As you know, lately I've been publishing simple Cordova examples that involve the file system. I'm working on a demo that involves background asset downloads (see the blog entry) but I thought I'd take a break from that and write up something super simple, but hopefully helpful, that demonstrates file writing.

With that in mind I built a demo that writes to a log file. The idea being that your app may want to record what it is doing. Normally you would do that via XHR to a server, but logging to a file ensures it will work offline as well. And perhaps you don't really need the data on your server but just want a log you can check later if things go wrong. Let's take a look at the code bit by bit.

The first thing I need to do is get a handle to the file. I'm going to use a file inside cordova.file.dataDirectory, which is an alias to an application-specific folder with read/write access.

	window.resolveLocalFileSystemURL(cordova.file.dataDirectory, function(dir) {
		console.log("got main dir",dir);
		dir.getFile("log.txt", {create:true}, function(file) {
			console.log("got the file", file);
			logOb = file;
			writeLog("App started");			
		});
	});

resolveLocalFileSystemURL converts the alias path into a directory entry object. That has a variety of methods but the one we care about is getFile. Note the create:true flag. This ensures that the file will be created the first time it is run. I also copy the file object into a variable logOb that is global to my application. Finally I call writeLog. That's my utility function. Let's look at that next.

function writeLog(str) {
	if(!logOb) return;
	var log = str + " [" + (new Date()) + "]\n";
	console.log("going to log "+log);
	logOb.createWriter(function(fileWriter) {
		
		fileWriter.seek(fileWriter.length);
		
		var blob = new Blob([log], {type:'text/plain'});
		fileWriter.write(blob);
		console.log("ok, in theory i worked");
	}, fail);
}

So first off, if logOb wasn't created, we simply return. My thinking here is that log file writing is not required for the application. I want to silently ignore if we couldn't write to the file system for whatever reason. I modify the input a bit (adding a timestamp and a newline) and then begin the write operation. This particular code was taken right from the HTML5Rocks article on the FileSystem API. It uses seek to append as opposed to overwrite the file.

With this in place I could then add calls to the log utility from my application. Since my "application" is just a demo, I added two buttons that do nothing but log.

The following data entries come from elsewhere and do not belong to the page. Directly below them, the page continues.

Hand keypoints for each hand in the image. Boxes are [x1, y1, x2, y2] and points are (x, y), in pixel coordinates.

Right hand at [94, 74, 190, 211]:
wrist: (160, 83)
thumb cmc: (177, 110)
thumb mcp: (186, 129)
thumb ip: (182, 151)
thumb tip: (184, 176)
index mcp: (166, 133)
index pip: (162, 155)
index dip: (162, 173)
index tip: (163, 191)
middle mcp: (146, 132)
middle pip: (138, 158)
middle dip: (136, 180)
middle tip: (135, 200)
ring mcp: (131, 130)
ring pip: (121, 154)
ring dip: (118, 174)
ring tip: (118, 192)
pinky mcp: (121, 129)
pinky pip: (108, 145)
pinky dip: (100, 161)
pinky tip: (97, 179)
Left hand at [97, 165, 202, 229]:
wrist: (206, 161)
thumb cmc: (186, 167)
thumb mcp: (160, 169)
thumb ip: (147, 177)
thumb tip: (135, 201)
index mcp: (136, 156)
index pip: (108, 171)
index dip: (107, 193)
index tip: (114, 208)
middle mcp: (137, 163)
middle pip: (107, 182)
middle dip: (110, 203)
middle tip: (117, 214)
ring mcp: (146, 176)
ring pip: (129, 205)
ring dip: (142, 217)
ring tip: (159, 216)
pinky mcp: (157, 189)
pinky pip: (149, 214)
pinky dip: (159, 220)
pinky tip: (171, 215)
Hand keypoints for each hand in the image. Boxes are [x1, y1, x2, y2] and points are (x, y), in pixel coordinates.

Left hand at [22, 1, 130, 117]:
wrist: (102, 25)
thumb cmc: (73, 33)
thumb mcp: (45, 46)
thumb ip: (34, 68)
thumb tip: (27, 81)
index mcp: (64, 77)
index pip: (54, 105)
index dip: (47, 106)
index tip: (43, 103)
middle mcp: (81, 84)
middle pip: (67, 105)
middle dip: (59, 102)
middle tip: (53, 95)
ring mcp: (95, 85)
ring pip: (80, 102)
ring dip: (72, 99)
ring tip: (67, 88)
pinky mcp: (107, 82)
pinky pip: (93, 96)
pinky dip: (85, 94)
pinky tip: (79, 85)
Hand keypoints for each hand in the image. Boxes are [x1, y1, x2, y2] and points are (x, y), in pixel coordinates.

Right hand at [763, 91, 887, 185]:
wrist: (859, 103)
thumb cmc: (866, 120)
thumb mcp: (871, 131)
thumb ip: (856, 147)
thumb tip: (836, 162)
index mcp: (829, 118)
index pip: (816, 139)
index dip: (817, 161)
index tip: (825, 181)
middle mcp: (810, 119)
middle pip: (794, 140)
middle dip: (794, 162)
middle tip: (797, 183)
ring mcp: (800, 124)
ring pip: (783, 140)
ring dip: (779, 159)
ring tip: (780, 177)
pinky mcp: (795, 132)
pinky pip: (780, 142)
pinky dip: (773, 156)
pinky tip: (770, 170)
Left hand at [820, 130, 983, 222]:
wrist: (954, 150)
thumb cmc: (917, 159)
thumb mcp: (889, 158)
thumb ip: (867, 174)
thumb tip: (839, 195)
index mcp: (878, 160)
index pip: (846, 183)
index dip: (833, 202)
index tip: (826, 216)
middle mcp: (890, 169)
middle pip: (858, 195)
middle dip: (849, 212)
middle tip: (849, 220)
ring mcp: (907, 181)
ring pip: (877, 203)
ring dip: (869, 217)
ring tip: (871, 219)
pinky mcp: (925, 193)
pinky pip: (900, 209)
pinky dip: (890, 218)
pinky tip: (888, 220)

	document.querySelector("#actionOne").addEventListener("touchend", function(e) {
		//Ok, normal stuff for actionOne here
		//
		//Now log it
		writeLog("actionOne fired");
	}, false);

	document.querySelector("#actionTwo").addEventListener("touchend", function(e) {
		//Ok, normal stuff for actionTwo here
		//
		//Now log it
		writeLog("actionTwo fired");
	}, false);

The final thing I did was add a special function that would read the file out and send it to console. I did this just for testing.

function justForTesting() {
	logOb.file(function(file) {
		var reader = new FileReader();

		reader.onloadend = function(e) {
			console.log(this.result);
		};

		reader.readAsText(file);
	}, fail);

}

To see this in action, I used GapDebug and my iOS simulator. That let me run justForTesting right from my browser. In the screen shot below, note that the beginning of the file isn't formatted right. That's because I forgot the newline initially.